The Regulation on Deletion, Destruction or Anonymization of Personal Data has been published in the Official Gazette dated 28 October 2017 and numbered 30224 and regulates how Data Controllers’ do preservation, disposal policies, deletion, destruction or anonymization of personal data. In this respect, in accordance with the Regulation, the Data Controllers will also be responsible for the creation and inspection of the personal data processing inventory within the company.
APPLICATION PROCEDURE OF RELEVANT PERSON IN THE SCOPE OF THE LAW
The relevant person shall convey her/his requests relating to the enforcement of this Law to the Data Controller in writing through a notary public or e-mail. The Data Controller shall conclude the request included in the application free of charge and as soon as possible considering the nature of the request and within 30 days at the latest. However, in case the operation necessitates a separate cost, the fee in the tariff designated by the Board may be collected.

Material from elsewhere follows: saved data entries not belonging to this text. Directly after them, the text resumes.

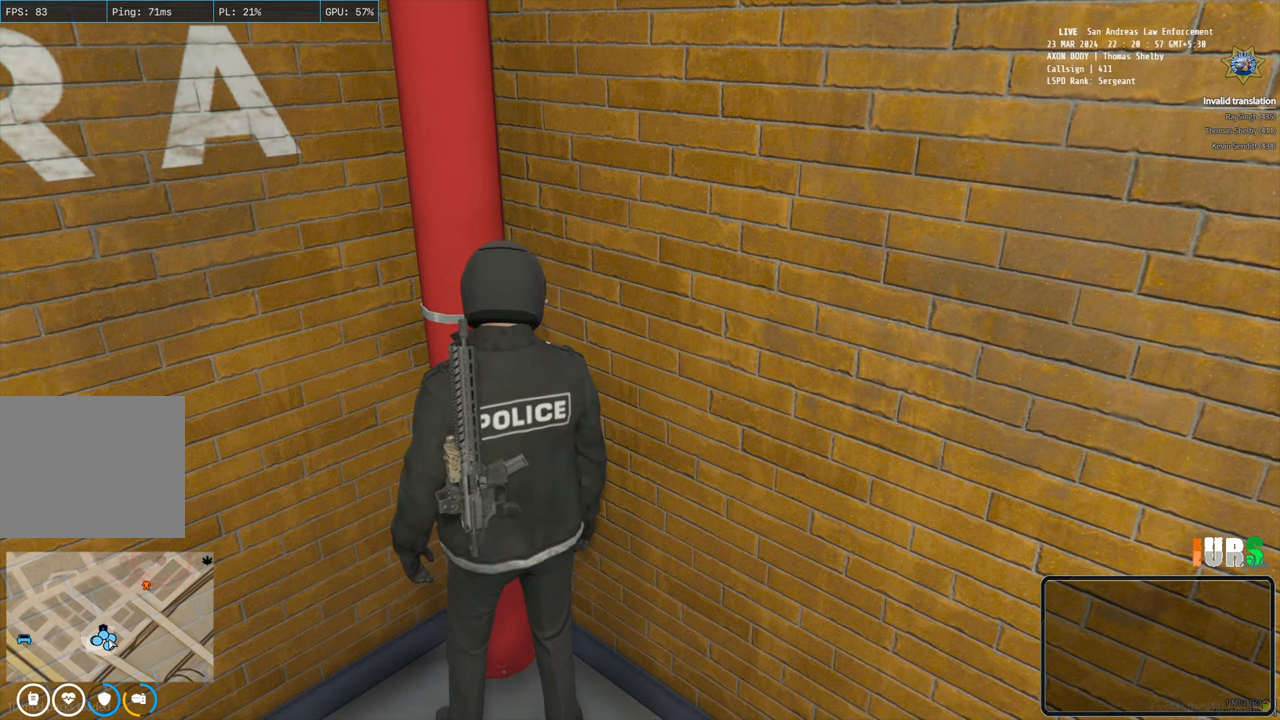
{"keys": [], "events": [[50, "a", "up"], [417, "space", "down"], [500, "space", "up"]]}
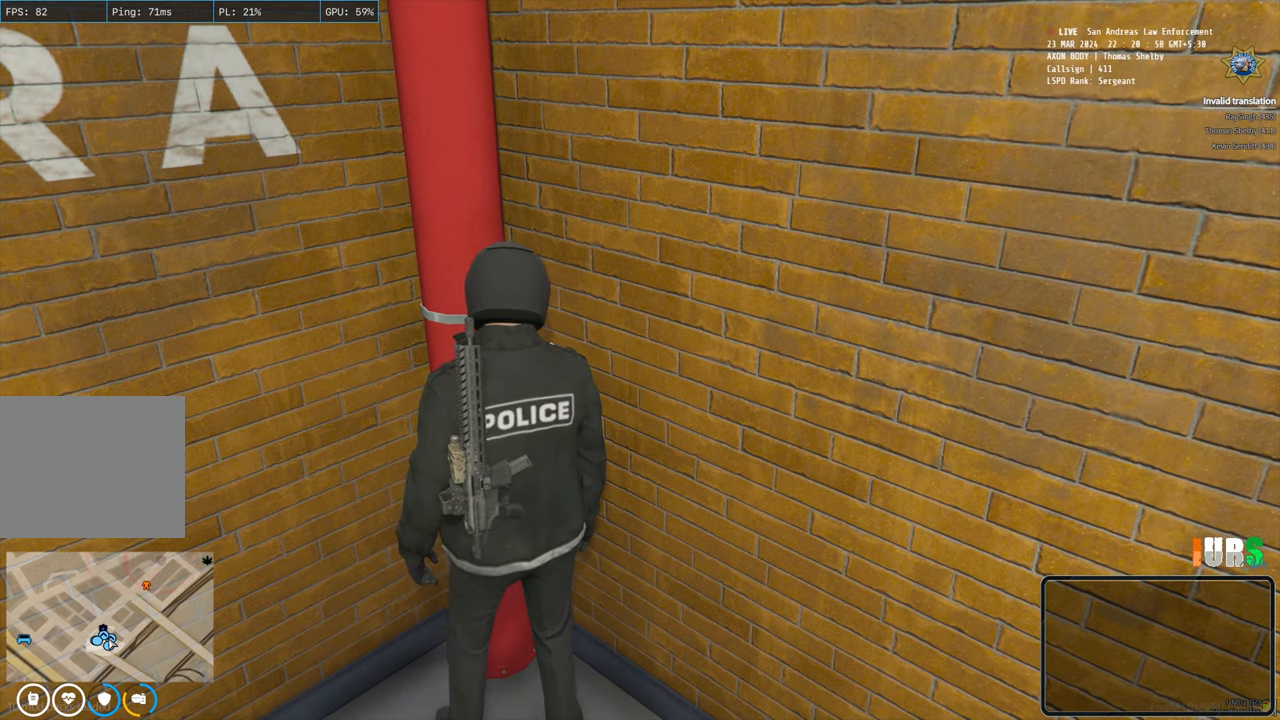
{"keys": [], "events": []}
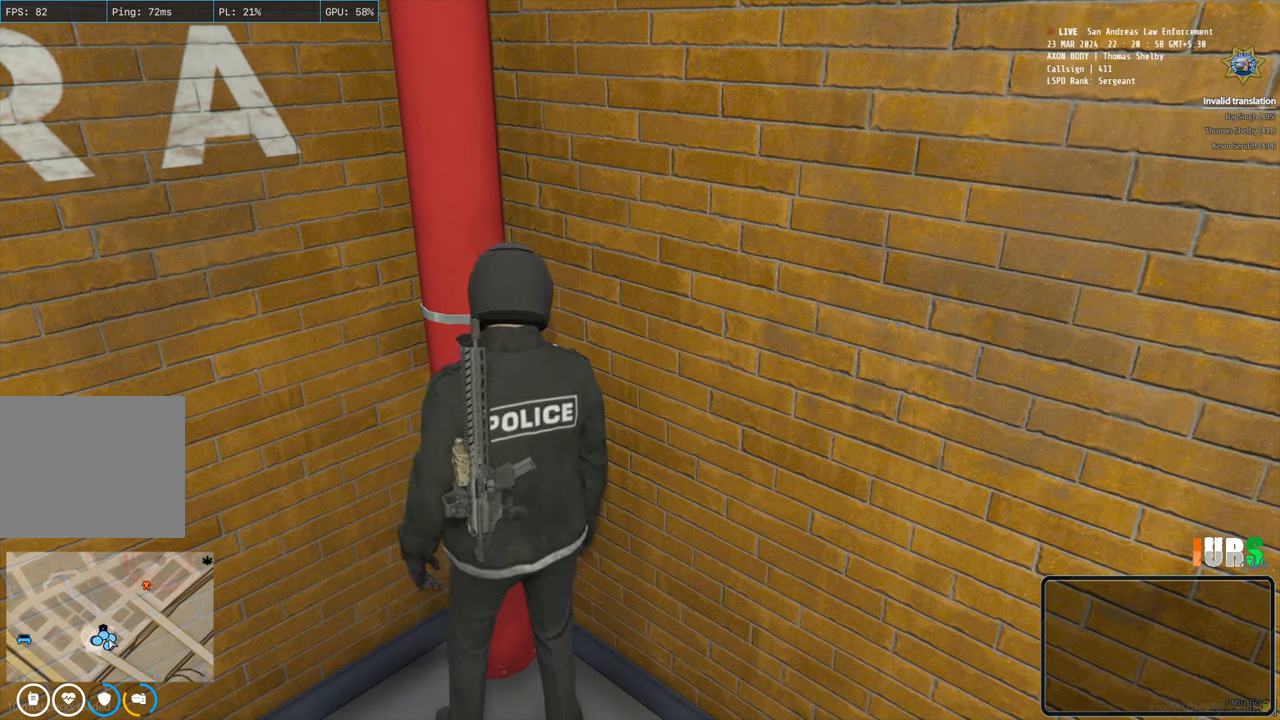
{"keys": [], "events": []}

The Data Controller shall accept the request or reject it by explaining the reason and notify the relevant person of its reply in writing or electronically. In case the request included in the application is accepted, it shall be fulfilled by the Data Controller accordingly. In case the request is resulted from the fault of the Data Controller, the collected fee shall be returned to the relevant person. In case the application is rejected, replied insufficiently, or not replied in due time; the relevant person may file a complaint with the Board within 30 days following the date he/she learns the reply of the Data Controller and in any event, within 60 days following the date of application. The most important thing in terms of complaining to the Board is that the application remedy has been exhausted. Complaint remedy cannot be applied to without exhausting the application remedy. The Board shall conduct necessary inspection within the scope of its remit either ex officio in case it learns the allegation of a violation or upon complaint. Except for the information and documents that constitute state secrets; Data Controller shall submit the information and documents requested by the Board related to its subject of inspection in 15 days and if necessary, provide for examining on-site.

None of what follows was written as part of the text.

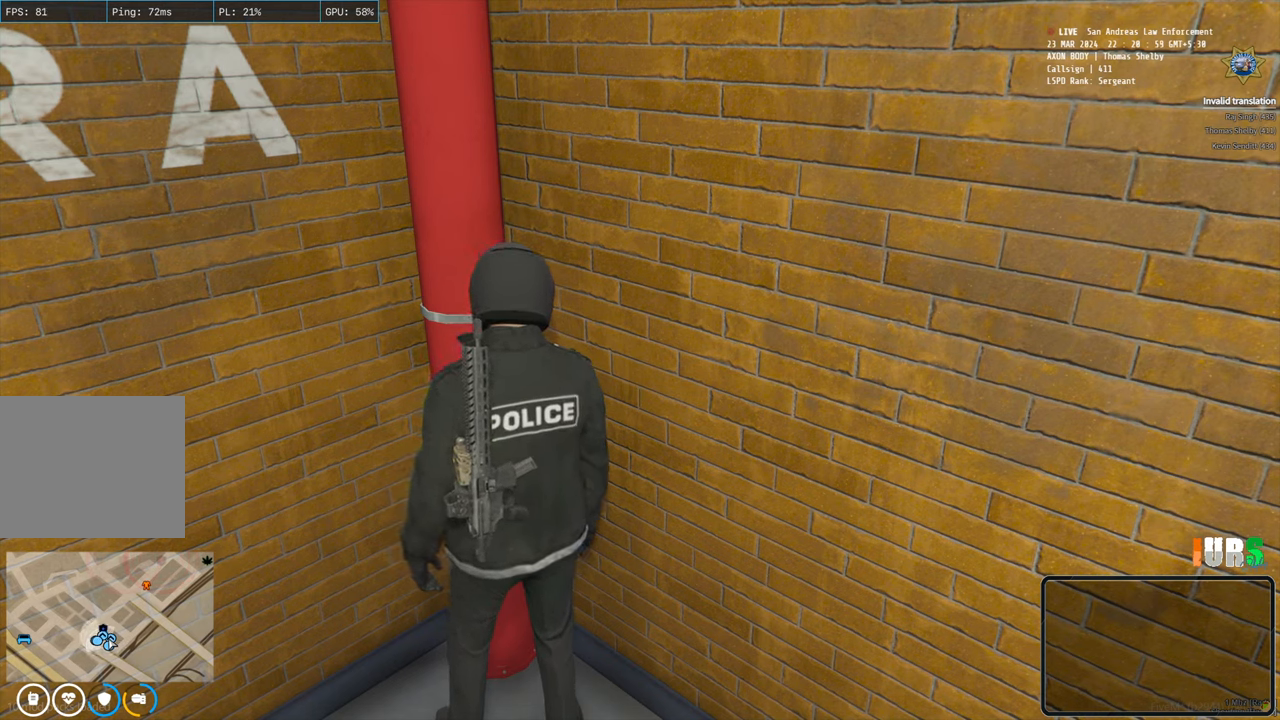
{"keys": [], "events": []}
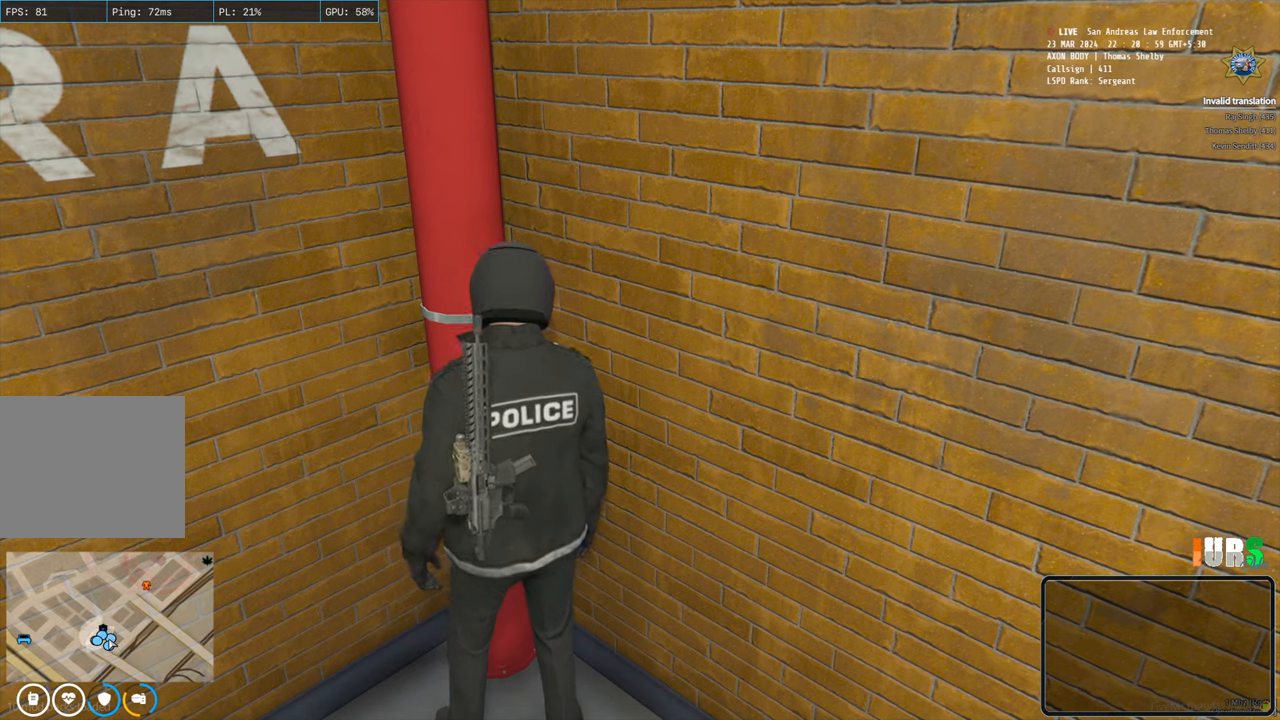
{"keys": [], "events": []}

Upon complaint, the Board inspects the request and replies to those concerned. If not replied within sixty days following the date of the complaint, the request shall be deemed to be rejected. As a result of the inspection conducted, in case it is understood that a violation exists, the Board decides that the illegalities it identified shall be eliminated by the Data Controller and serves it to those concerned. This decision shall be fulfilled accordingly without delay and within 30 days at the latest as from the notice.
PENALTIES AND SANCTIONS TO BE APPLIED FOR THE INFRINGEMENT
The provisions of Articles from 135 to 140 of the Turkish Criminal Code (articles relating to the recording of personal data unlawfully) apply to the crimes related personal data. Ones who do not delete or anonymize personal data contrary to article 7 of the Law shall be punished in accordance with article 138(failure to destroy the data crime) of the Turkish Criminal Code.
Administrative fines have been imposed on those who act contrary to the provisions of the Law, such as the application of administrative fine from 5,000 Turkish Lira to 1,000,000 Turkish Lira.